If you had closed your eyes just before Murali Vijay was dismissed by Shane Shillingford, you would have thought one of the Indian batsmen had just smashed a six, such was the noise that was made when the home team's second wicket fell down.
Sachin Tendulkar, the man that the crowd at the Eden Gardens had come to watch, was finally walking onto the field -- with his pads on -- after six hours and 39 minutes of playing time.
Tendulkar was welcomed to the crease by an attacking field from Darren Sammy, with slip, leg slip, forward short leg and silly point all with their hands outstretched hoping to be the one to hold onto the prized catch of the Little Master.

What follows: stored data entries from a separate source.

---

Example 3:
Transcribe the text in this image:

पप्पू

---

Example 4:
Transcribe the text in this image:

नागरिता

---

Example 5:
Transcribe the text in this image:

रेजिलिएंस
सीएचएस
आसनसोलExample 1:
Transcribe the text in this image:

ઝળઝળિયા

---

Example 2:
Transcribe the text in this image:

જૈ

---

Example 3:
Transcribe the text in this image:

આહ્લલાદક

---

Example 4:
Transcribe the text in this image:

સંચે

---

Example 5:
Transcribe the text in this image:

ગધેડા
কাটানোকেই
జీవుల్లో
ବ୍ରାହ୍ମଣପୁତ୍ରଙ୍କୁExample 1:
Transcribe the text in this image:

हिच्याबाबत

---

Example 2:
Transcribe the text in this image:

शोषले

The West Indies also had Shillingford with his tail pointing north after sending the openers - Shikhar Dhawan and Vijay - back to the pavilion.

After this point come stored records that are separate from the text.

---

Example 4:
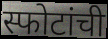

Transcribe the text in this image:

स्फोटांची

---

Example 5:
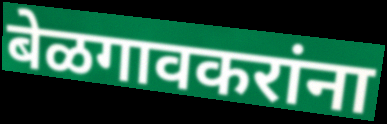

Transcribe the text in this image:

बेळगावकरांना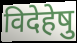
विदेहेषु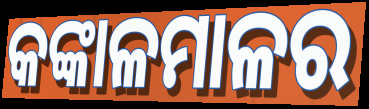
କଙ୍କାଳମାଳର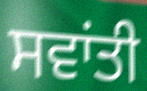
ਸਵਾਂਤੀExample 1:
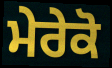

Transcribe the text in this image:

ਮੇਰੇਕੋ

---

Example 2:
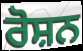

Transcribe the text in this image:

ਰੋਸ਼ਨ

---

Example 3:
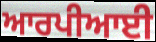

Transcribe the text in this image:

ਆਰਪੀਆਈ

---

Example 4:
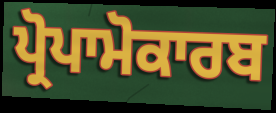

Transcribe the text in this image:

ਪ੍ਰੋਪਾਮੋਕਾਰਬ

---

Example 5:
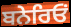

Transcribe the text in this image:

ਬਨੇਰਿਓਂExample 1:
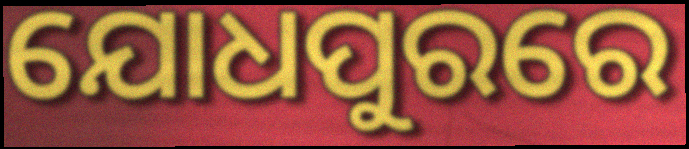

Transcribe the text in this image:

ଯୋଧପୁରରେ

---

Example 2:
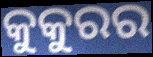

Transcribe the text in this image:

କୁକୁରର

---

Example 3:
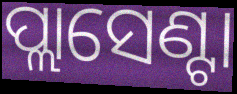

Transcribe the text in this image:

Tendulkar, as is his wont, took his time, only getting off the mark in his sixth delivery, off Tino Best, dropping a short delivery down to point for a single.
Then came the boundaries that everyone wanted, as Tendulkar guided a couple of them past midwicket off in-the-zone Shillingford.

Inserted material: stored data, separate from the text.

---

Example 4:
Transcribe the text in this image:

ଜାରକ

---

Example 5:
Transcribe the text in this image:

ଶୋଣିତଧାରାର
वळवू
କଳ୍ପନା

The first was a drive with the turn through midwicket, which had the crowd on their feet. A couple of deliveries later, Tendulkar did the same again as another flick past midwicket went racing to the boundary.
Then Tendulkar, perhaps to his own detriment, went into a bit of a shell, playing out nine straight dot balls off Shillingford, which gave the off-spinner the confidence to keep attacking the great man.
The pressure on Tendulkar increased when Cheteshwar Pujara threw his wicket away at the other end off Sheldon Cottrell, and that shell of Tendulkar just grew bigger.
Shillingford kept pressing and probing the Indian icon, and finally got his reward, albeit in rather dodgy circumstances.
Tendulkar failed to pick a Doosra from the spinner, with the ball missing his defences and striking him on his back pad. Nigel Llong took some time before raising his finger for lbw, cueing the I-don't-believe-it gasps around the ground.
Replays showed the ball striking Tendulkar's right thigh pad, rather than the pads below and the ball would have clearly gone well above the wickets - surely Llong should have been 100 percent sure, and then some, before giving out the Little Master in his 199th and penultimate Test?
Had India been open to the Decision Review System (DRS), Tendulkar - one of the main men against the DRS -- would have appealed and surely would have seen the decision overturned.
But, it was not to be and a fairy tale first innings will have to wait, rather unfortunately, as the maximum number of innings that anyone will ever now witness from one of the sport's greatest ever players, was whittled down to three.